S’illustrant dans la défense du droit d’asile et des sans-papiers, sensible à l’écologie, il aura livré ces vingt dernières années un combat acharné contre le projet du parc éolien dans la région. Très affecté par cette lutte, il en tirera un roman en 2021, Les Maîtres du vent. « Il a été une sacrée locomotive et il va nous manquer c’est sûr, mais le collectif est solide et va continuer sans lui », assure Bernard Campiche, président de l’Association pour la sauvegarde des Gittaz, du Mont des Cerfs et de Sainte-Croix.
Un départ non loin de la scène
Très attaché à sa région et pour faire vivre son identité artistique, Michel Bühler participera également avec ses trois copains du coin, Denis Alber, Le Bel Hubert et André-Daniel Meylan, à la soirée initiale du Carré d’As, en 2001, dont sera issue ensuite l’association éponyme qui continue aujourd’hui à proposer des manifestations musicales à Sainte-Croix.

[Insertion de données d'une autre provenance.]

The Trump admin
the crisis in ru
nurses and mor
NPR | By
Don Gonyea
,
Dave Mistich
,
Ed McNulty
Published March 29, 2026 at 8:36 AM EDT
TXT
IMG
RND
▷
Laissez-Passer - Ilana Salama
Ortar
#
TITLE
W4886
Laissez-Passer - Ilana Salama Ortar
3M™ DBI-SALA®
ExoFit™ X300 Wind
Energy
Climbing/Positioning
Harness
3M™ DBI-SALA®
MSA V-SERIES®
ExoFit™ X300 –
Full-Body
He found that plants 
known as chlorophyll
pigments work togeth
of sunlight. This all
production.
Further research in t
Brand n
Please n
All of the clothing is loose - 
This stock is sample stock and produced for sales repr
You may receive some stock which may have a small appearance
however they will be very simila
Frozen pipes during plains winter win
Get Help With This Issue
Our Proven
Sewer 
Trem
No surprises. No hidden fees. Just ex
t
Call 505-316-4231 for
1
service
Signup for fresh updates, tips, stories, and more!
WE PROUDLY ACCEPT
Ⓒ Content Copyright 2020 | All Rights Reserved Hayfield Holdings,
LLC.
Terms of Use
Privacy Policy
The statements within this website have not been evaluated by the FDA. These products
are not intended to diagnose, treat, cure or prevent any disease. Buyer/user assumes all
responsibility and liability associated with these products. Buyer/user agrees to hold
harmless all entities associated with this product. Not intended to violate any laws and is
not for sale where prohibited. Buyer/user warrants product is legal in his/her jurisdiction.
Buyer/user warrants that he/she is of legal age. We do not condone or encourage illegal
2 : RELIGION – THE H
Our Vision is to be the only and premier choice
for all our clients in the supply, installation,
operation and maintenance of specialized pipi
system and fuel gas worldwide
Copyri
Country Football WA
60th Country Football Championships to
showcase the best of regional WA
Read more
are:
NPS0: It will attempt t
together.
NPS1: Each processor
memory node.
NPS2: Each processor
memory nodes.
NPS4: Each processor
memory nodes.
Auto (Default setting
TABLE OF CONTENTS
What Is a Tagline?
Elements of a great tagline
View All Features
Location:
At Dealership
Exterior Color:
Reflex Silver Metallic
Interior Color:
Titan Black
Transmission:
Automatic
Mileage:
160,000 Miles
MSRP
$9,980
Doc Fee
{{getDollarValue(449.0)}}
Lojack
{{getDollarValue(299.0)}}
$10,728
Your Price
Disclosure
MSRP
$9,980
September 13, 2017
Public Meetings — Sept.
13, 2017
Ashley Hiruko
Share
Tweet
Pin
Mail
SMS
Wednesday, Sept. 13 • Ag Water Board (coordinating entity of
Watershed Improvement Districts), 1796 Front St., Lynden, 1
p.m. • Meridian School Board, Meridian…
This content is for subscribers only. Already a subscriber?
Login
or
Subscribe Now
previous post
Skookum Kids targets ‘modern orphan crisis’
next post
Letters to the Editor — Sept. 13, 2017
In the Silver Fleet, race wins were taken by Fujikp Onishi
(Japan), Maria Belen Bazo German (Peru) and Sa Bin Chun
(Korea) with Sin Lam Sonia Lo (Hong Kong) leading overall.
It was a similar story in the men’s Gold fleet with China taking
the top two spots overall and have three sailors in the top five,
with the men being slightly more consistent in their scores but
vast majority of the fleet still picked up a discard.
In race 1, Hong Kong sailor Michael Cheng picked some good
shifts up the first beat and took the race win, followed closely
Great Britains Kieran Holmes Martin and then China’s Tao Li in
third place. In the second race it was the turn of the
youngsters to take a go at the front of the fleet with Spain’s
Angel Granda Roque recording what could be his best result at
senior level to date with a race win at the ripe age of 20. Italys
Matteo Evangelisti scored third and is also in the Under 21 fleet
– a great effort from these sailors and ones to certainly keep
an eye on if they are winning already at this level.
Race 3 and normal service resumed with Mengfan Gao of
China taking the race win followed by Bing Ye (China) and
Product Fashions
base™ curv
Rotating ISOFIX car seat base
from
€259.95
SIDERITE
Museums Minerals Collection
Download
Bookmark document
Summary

Si depuis 2018, l’artiste aux multiples casquettes avait progressivement pris sa retraite, il continuait néanmoins à participer ponctuellement à des spectacles et autres projets. Ainsi, jeudi 3 novembre dernier, il était sur scène, une dernière fois. Invité par son ami artiste Marc Aymon pour participer à un concert au Musée du Léman, il a interprété Une Louise dans chaque port, de Gilles. Entouré d’artistes romands, pour certains de la toute nouvelle génération, Michel Bühler n’en était pas moins comme un poisson dans l’eau, bienveillant et généreux avec le public comme avec ses collègues. « Il a retourné la salle », raconte Marc Aymon, encore touché par la présence jeudi d’un artiste qui montrait son soutien en répondant présent tout simplement. « Quand Michel est monté sur scène, il a dit « Je remercie ces jeunes d’accueillir un vieux comme moi ». Mais en fait il était beaucoup plus jeune et moderne que nous d’une certaine façon, et le public était heureux de le voir, de le revoir ».
Aimé pour son authenticité, son grand cœur, et même ses idées bien arrêtées, Michel Bühler aura eu la joie et le privilège peu répandu de pouvoir vivre de son art durant ses cinquante ans de carrière. Affaibli ces derniers mois par des problèmes respiratoires, il n’en continuait pas moins d’avoir des projets, de publication notamment, depuis sa maison à Sainte-Croix.
L’émotion est vive pour son entourage. Nous pensons, notamment, à son épouse Anne avec qui il partageait sa vie depuis 30 ans. La nouvelle de son décès a affecté aussi tous ceux qui avaient l’habitude de le croiser à Sainte-Croix, notamment au Cercle espagnol où il aimait prendre l’apéro et partager avec les gens du coin en toute simplicité.